Excluding the contribution of Snyder’s-Lance, the segment’s operating income was lower than in the third quarter of fiscal 2018 because of cost inflation and rising administrative costs, offset by benefits from supply chain productivity programs. Sales were up 1%, excluding Snyder’s-Lance.
“This performance reflects continued solid growth in Pepperidge Farm, driven by consumption gains in Pepperidge Farm fresh bakery products and Goldfish crackers, offset partly by declines in the international biscuits and snacks operating segment,” Campbell Soup said.
Meals and Beverages operating income was $207 million, down 5% from $218 million during the same period the year before. Sales were $1,024 million, down 1% from $1,033 million.
Pressuring profitability were the same factors adversely affecting the Global Biscuits and Snacks segment. Organic sales were nearly unchanged from the year before.
“Solid performance in Canada was offset by decreases in V8 beverages and Prego pasta sauces in the U.S.,” the company said. “The adoption of new accounting guidance for revenue recognition resulted in a positive 1-point impact on sales. Sales of U.S. soup were comparable to the prior year as gains in broth were offset by moderating declines in condensed and ready-to-serve soups.”
During a conference call June 5 with investment analysts, Mr. Clouse highlighted encouraging trends in the company’s soup business. Sales were flat during the quarter, but the company gained share with overall category sales falling 2.6% during the period. The category figure marked an improvement from the previous two quarters, when the category was down 5.5%.
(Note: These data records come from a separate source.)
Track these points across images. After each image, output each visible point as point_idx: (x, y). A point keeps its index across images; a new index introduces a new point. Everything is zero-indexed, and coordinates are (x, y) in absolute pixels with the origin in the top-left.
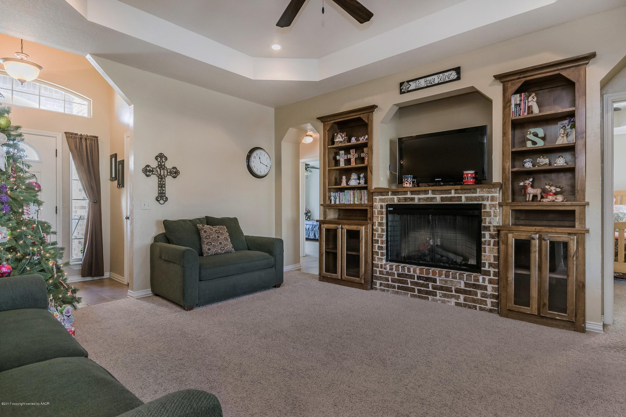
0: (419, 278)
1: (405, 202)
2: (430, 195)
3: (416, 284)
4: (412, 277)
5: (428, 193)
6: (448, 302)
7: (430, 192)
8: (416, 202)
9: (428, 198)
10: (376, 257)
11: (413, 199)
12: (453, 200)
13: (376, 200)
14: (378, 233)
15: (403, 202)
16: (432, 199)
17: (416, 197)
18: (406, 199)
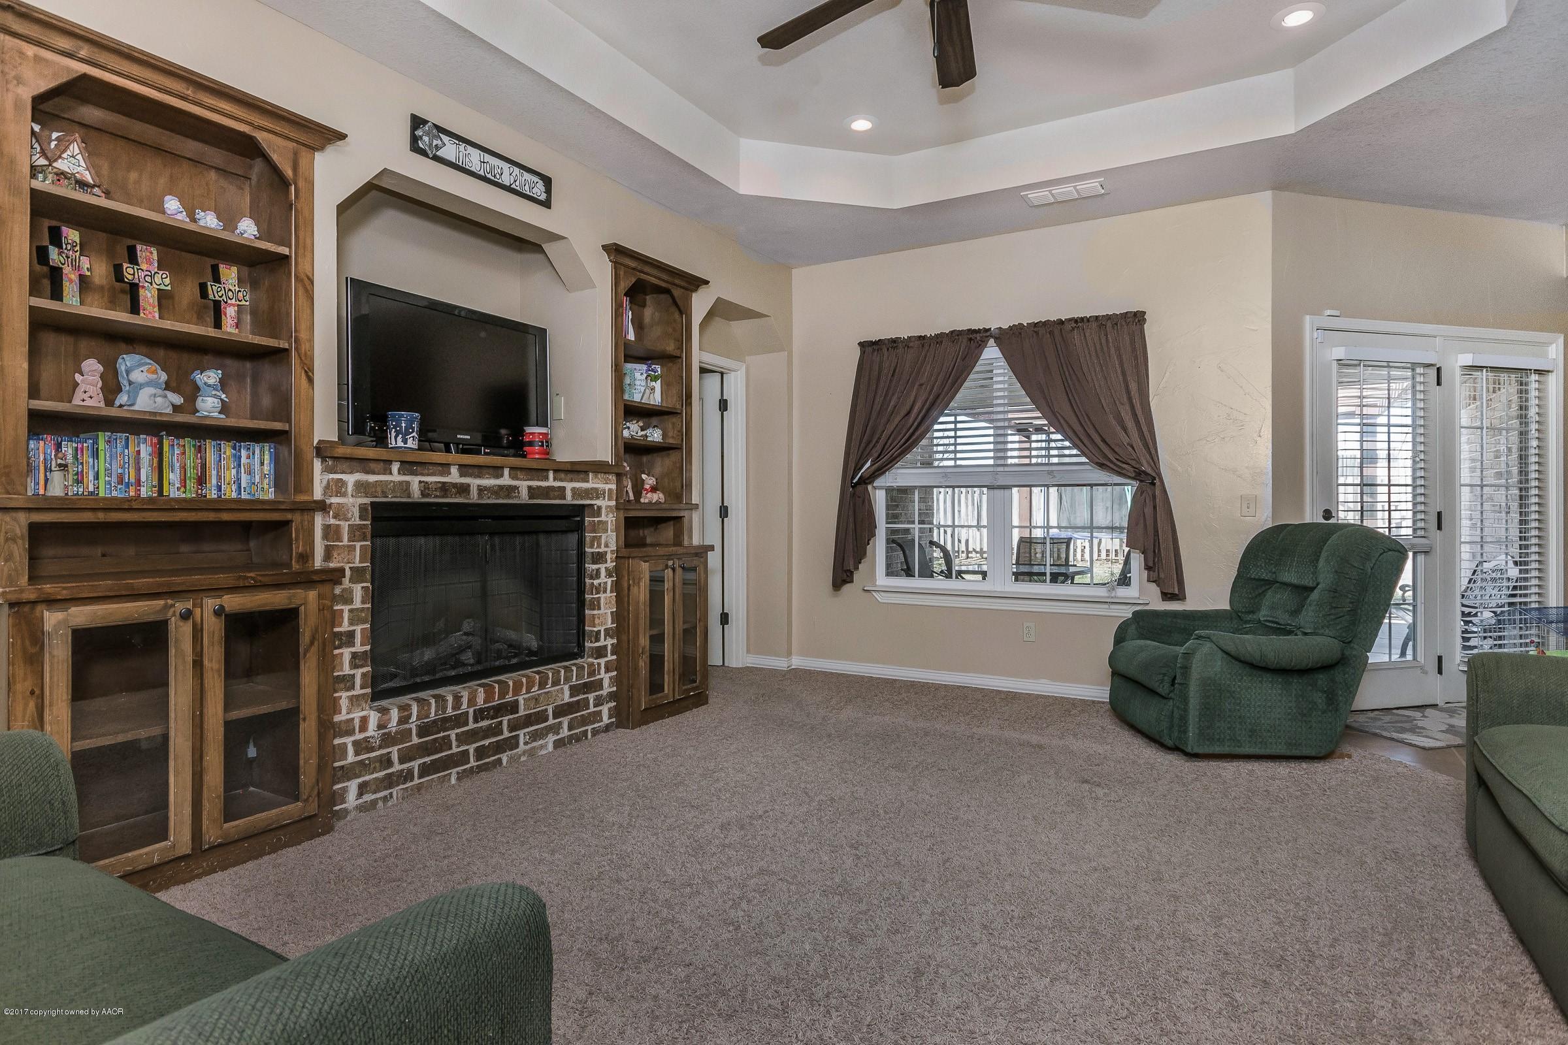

“We are successfully executing our fiscal ‘19 soup plans, which are focused on improving the fundamentals of the business, including pricing and promotion, marketing and innovation,” Mr. Clouse said. “This will establish a solid foundation that we can build upon in the future. In particular, I’m encouraged with the progress the team is making in stabilizing the condensed soup portfolio and improving trends with key retail partners.”
In April, Campbell Soup announced it had reached an agreement to sell its Bolthouse Farms business. The pending sale, together with the recently completed divestitures of the U.S. refrigerated soup and Garden Fresh Gourmet businesses during the quarter, has prompted the company to begin reporting Campbell Fresh as discontinued operations. The discontinued business had an adjusted EBIT of $7 million in the third quarter, versus a $13 million negative EBIT the year before. Sales were $210 million, down 15%.
Tensions between the United States and its trading partners was discussed during the conference call by Anthony P. DiSilvestro, senior vice-president and chief financial officer.
On the positive side, the company benefited from the Trump administration’s decision in May to lift tariffs on steel and aluminum imports from Canada and Mexico that had been in place for a year. A portion, less than half, of the steel used by the company for its cans is sourced from Canada. Also a plus will be the avoidance of retaliatory tariffs on soup exported tom Canada, allowing the company to avoid a $20 million negative impact, he said.
Of concern going forward is the threat of new tariffs on Mexico by the Trump administration over Mexico’s handling of the immigration crisis.
“We source some ingredients and packaging items from Mexico for our U.S. business, not a lot, and that could have a, probably I would say, a $2 million to $4 million potential impact,” Mr. DiSilvestro said.
In the nine months ended April 28, Campbell Soup net income was $550 million, or $1.83 per share, down 20% from $690 million, or $2.29. Sales were $7,129 million, up 24% from $5,743 million.
For the nine-month period, adjusted EBIT fell 1%, to $1.1 billion, reflecting base business weakness. Adjusted net e.p.s. fell 19%, to $2.13.